Voice operation device, method and recording medium for recording voice operation program
A technology of speech synthesis and sound quality, which is applied in speech synthesis, speech analysis, infrastructure engineering, etc., and can solve problems such as the difference between sound quality and speech content
Inactive Publication Date: 2005-08-24
YAMAHA CORP
1 Cites 1 Cited by
AI-Extracted Technical Summary
Problems solved by technology
[0004] However, in the above-mentioned phoneme database, only one type of phoneme data uttered by a specific speaker (for example, a male speaker) is registered.

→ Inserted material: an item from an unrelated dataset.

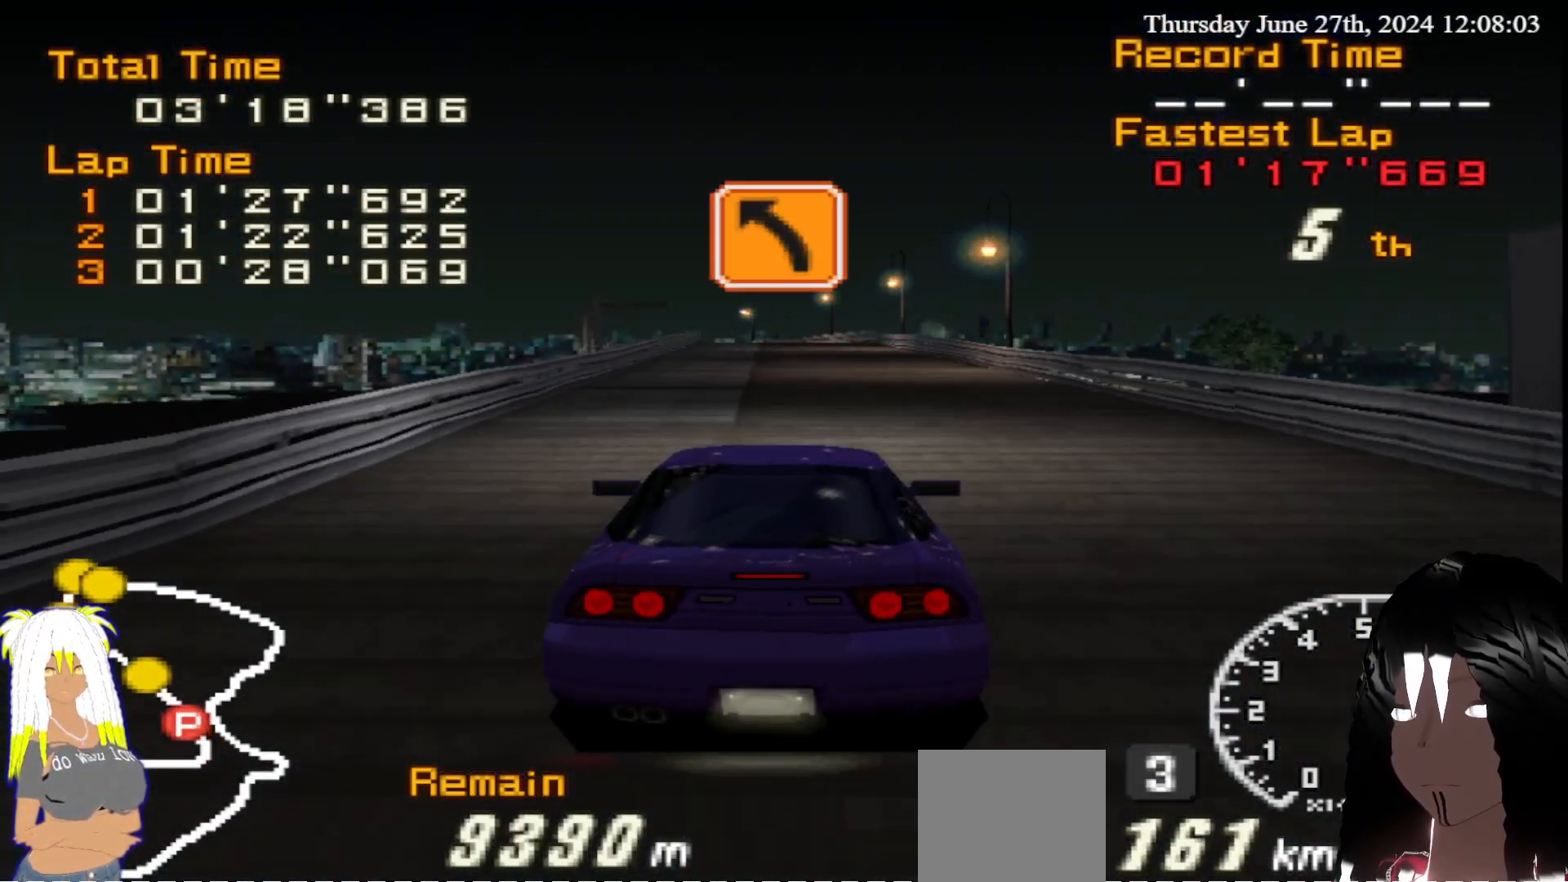
{"buttons": ["R2"], "left_stick": "center", "right_stick": "center", "events": [[50, "left_stick", "center"]]}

Therefore, for example, in the case of outputting text information ("ちよう..." or "...みたい...
Abstract
Provided is a speech synthesizer etc., capable of synthesizing speeches having various kinds of voice quality even in an environment where large restrictions are imposed on hardware resources. The speech synthesizer 100 which has one kind of phoneme data is provided with a voice quality change part 250 and a voice quality database 260. The voice quality change part 250 performs retrieval from the voice quality database 260 based upon a voice quality data number supplied from a text analysis part 220 as a retrieval key to obtain voice quality parameters. The voice quality change part 250 changes voice quality of each tone that the phoneme data obtained by a phoneme data acquisition part 230 represent based upon the acquired voice quality parameters.
Application Domain
Underwater structuresCultivating equipments +1
Technology Topic
Change voiceSpeech sound +5
Image
Examples
- Experimental program(1)
Example Embodiment
[0035] Hereinafter, embodiments of the present invention will be described with reference to the accompanying drawings.
[0036] A. This Embodiment
[0037] FIG. 1 is a diagram showing a functional configuration of a speech synthesis apparatus 100 according to the present embodiment. In this embodiment, it is assumed that the speech synthesis apparatus 100 is installed in a mobile phone, a mobile terminal such as a PHS (Personal Handyphone System), a PDA (Personal DigitalAssistance), etc., which have relatively limited hardware resources, but the present invention is not limited to this. Can be used in various electronic devices.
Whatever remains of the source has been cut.